OBJECTIVE
Find each line below that contains the word "watch" and copy those lines in full. Only matches with the same capitalization count.

EXERCISE MATERIAL
>>

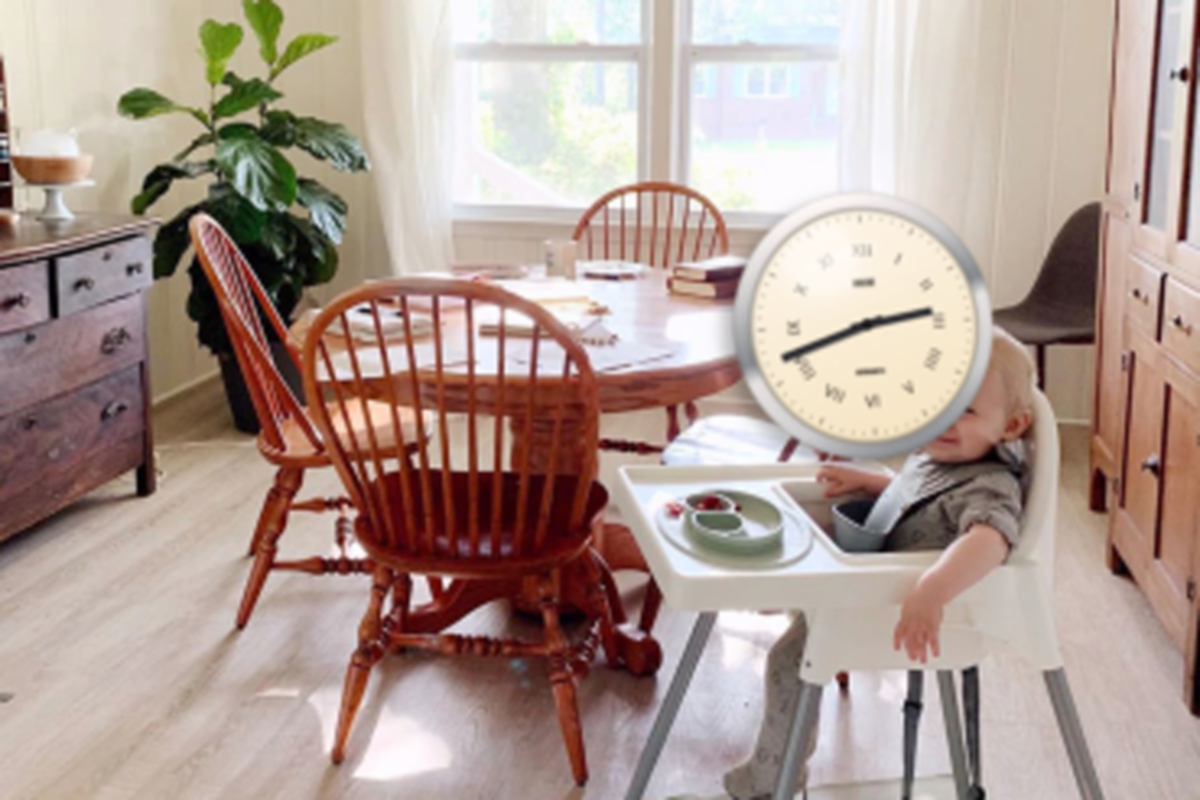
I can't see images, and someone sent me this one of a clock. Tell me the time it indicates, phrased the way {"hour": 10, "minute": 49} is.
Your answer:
{"hour": 2, "minute": 42}
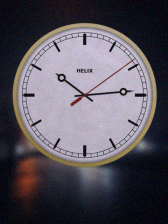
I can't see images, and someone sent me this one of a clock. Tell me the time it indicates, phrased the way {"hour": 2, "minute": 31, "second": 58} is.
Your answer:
{"hour": 10, "minute": 14, "second": 9}
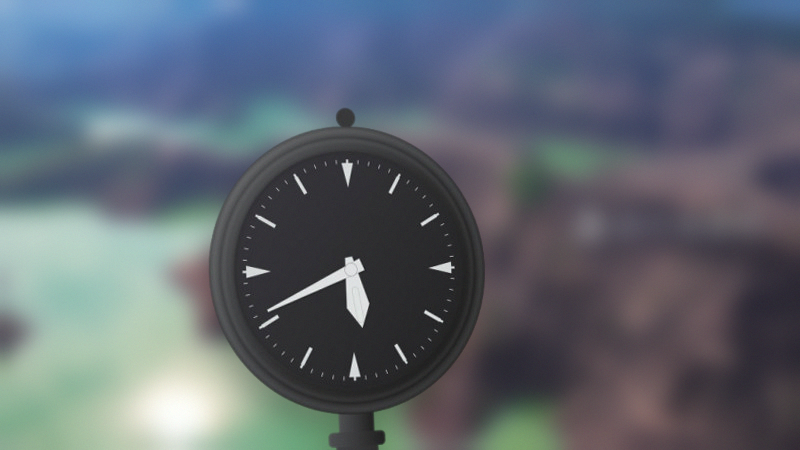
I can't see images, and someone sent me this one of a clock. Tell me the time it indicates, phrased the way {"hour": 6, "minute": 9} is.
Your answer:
{"hour": 5, "minute": 41}
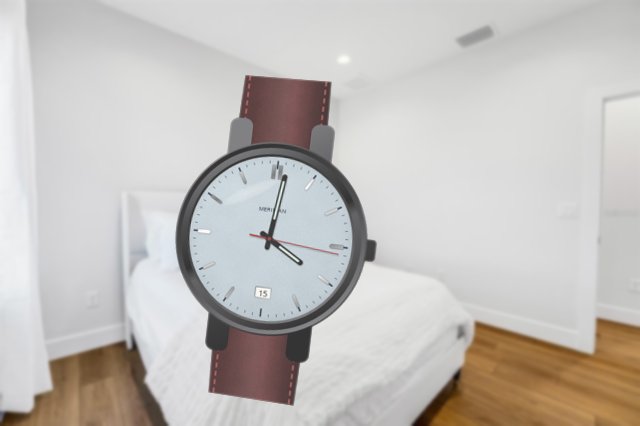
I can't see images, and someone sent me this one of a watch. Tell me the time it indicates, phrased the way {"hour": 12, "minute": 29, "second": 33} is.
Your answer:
{"hour": 4, "minute": 1, "second": 16}
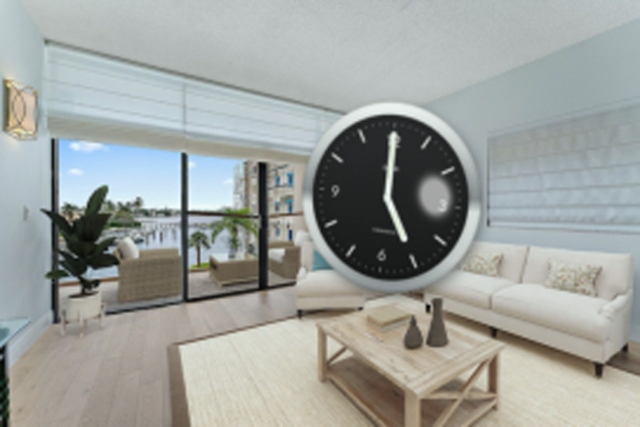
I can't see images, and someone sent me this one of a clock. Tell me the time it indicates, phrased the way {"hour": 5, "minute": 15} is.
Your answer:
{"hour": 5, "minute": 0}
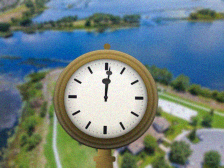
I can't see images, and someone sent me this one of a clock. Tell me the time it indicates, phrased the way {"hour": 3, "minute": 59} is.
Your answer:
{"hour": 12, "minute": 1}
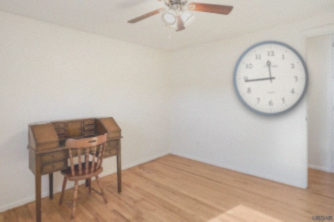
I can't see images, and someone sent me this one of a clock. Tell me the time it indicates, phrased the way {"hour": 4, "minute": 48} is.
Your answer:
{"hour": 11, "minute": 44}
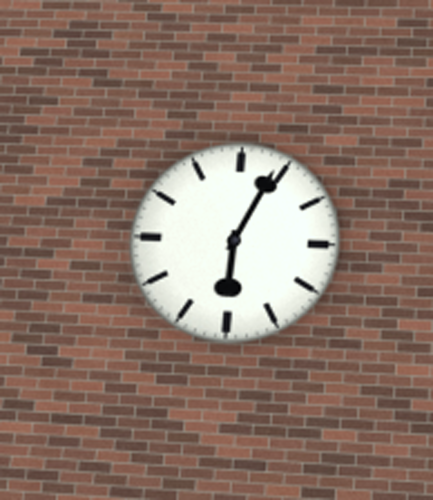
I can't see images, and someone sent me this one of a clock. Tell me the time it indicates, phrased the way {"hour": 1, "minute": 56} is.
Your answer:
{"hour": 6, "minute": 4}
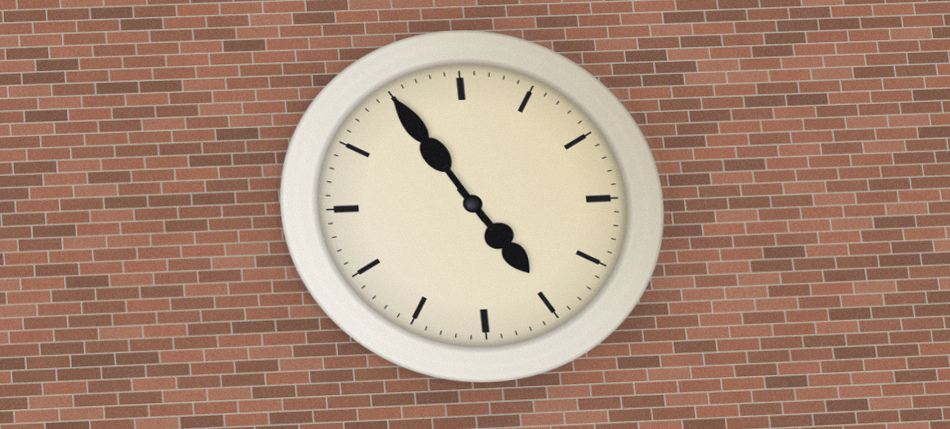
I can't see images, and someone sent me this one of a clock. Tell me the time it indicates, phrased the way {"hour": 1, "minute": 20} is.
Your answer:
{"hour": 4, "minute": 55}
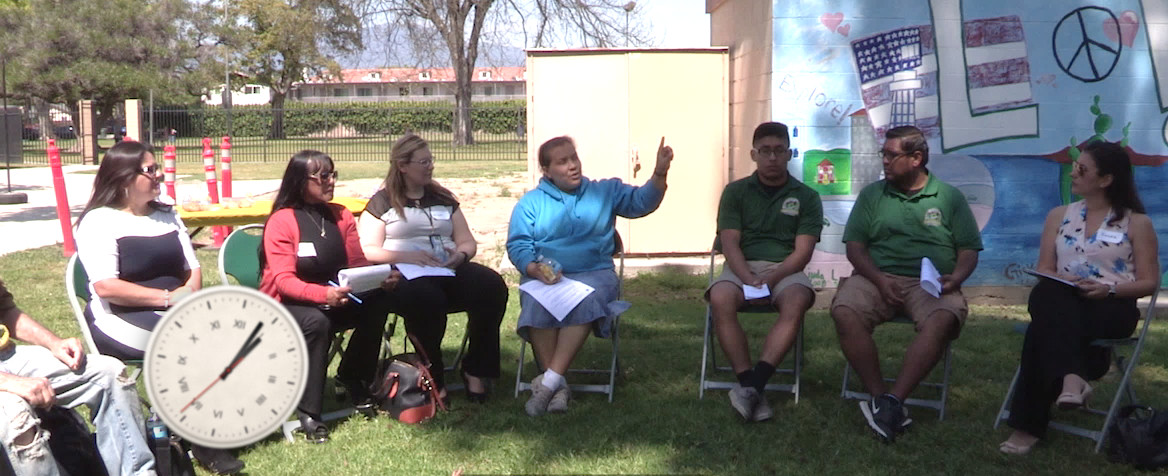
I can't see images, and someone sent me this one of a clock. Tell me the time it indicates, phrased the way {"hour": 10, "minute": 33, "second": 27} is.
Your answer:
{"hour": 1, "minute": 3, "second": 36}
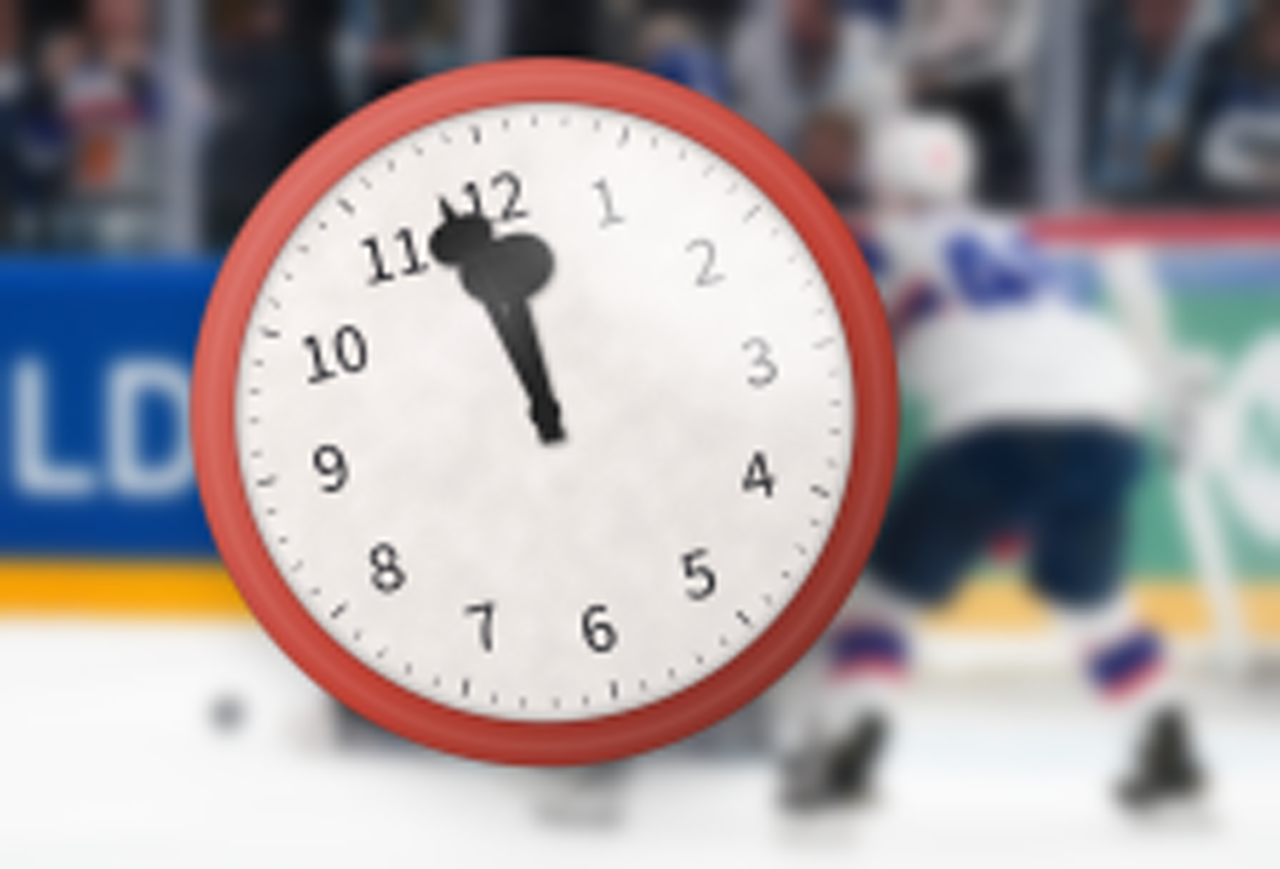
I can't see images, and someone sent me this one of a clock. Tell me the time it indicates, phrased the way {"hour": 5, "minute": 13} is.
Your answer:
{"hour": 11, "minute": 58}
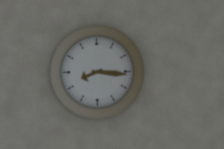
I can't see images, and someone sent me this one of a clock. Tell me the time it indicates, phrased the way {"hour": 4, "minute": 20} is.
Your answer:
{"hour": 8, "minute": 16}
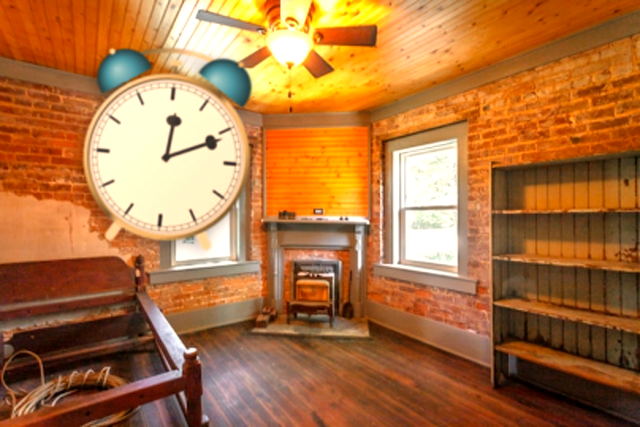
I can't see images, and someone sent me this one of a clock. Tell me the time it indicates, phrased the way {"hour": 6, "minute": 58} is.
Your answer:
{"hour": 12, "minute": 11}
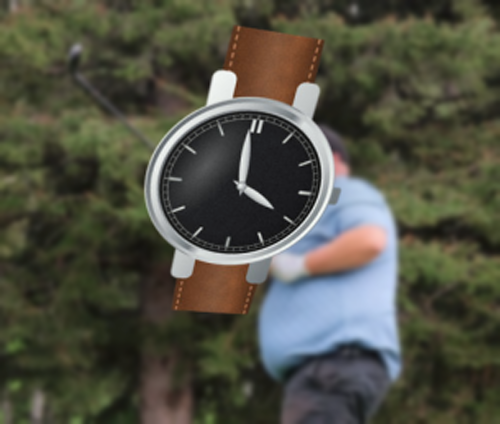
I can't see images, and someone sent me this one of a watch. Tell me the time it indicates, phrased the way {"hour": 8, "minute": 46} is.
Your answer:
{"hour": 3, "minute": 59}
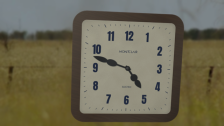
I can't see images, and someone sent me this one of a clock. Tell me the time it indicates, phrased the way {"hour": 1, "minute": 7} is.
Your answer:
{"hour": 4, "minute": 48}
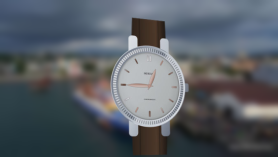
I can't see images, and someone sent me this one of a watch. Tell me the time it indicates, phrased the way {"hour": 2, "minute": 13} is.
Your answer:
{"hour": 12, "minute": 45}
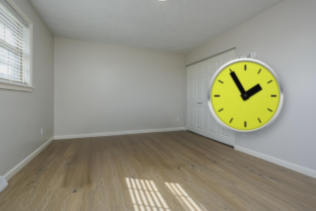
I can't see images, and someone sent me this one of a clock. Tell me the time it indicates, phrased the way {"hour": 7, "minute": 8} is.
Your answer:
{"hour": 1, "minute": 55}
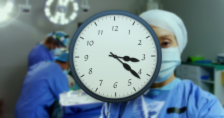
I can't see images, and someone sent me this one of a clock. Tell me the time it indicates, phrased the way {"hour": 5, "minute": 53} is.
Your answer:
{"hour": 3, "minute": 22}
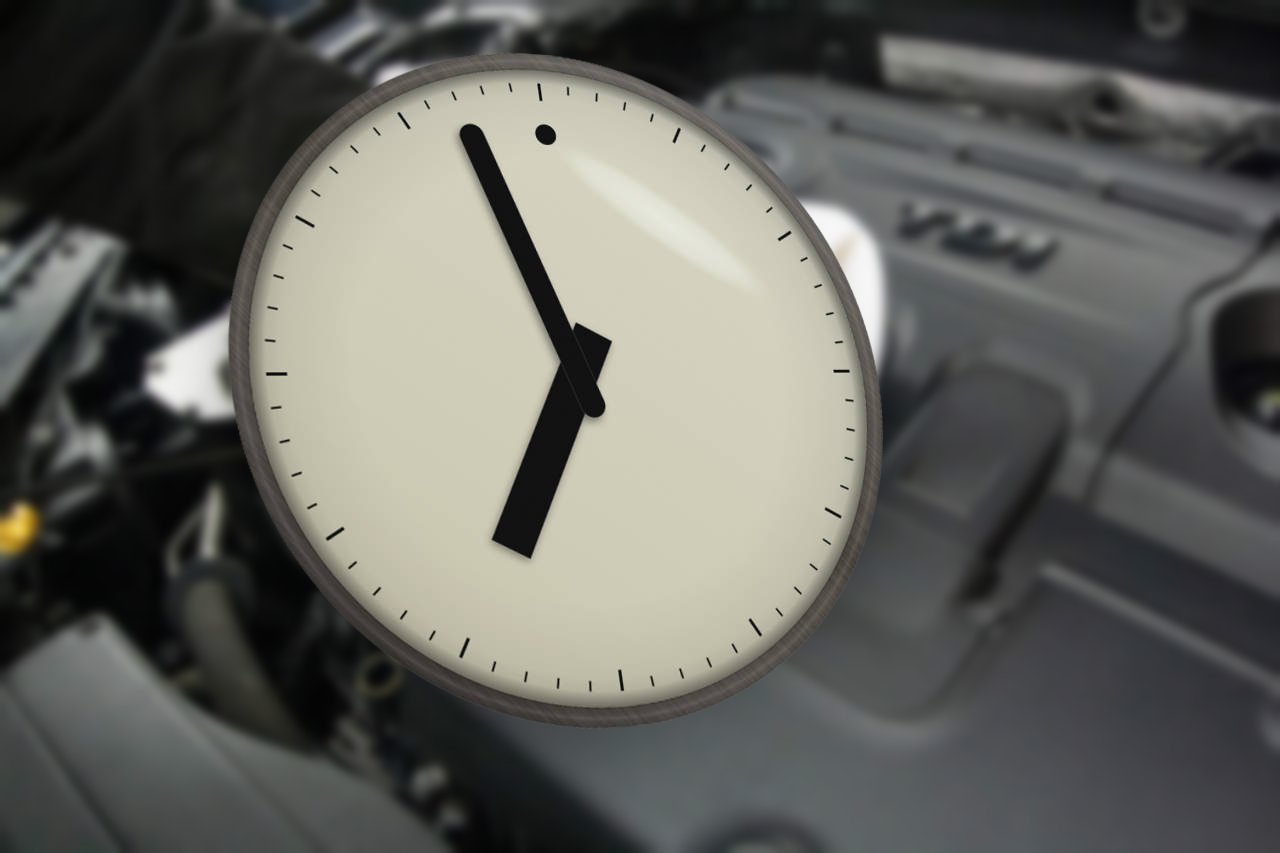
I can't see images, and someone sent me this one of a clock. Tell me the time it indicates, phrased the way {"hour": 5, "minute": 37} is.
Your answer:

<<

SOLUTION TO THIS PROBLEM
I can't see images, and someone sent me this one of a watch. Tell me the time it indicates, phrased the way {"hour": 12, "minute": 29, "second": 33} is.
I can't see images, and someone sent me this one of a watch. Tell me the time it indicates, phrased the way {"hour": 8, "minute": 46} is.
I can't see images, and someone sent me this one of a watch. Tell me the time it indicates, phrased the way {"hour": 2, "minute": 13} is.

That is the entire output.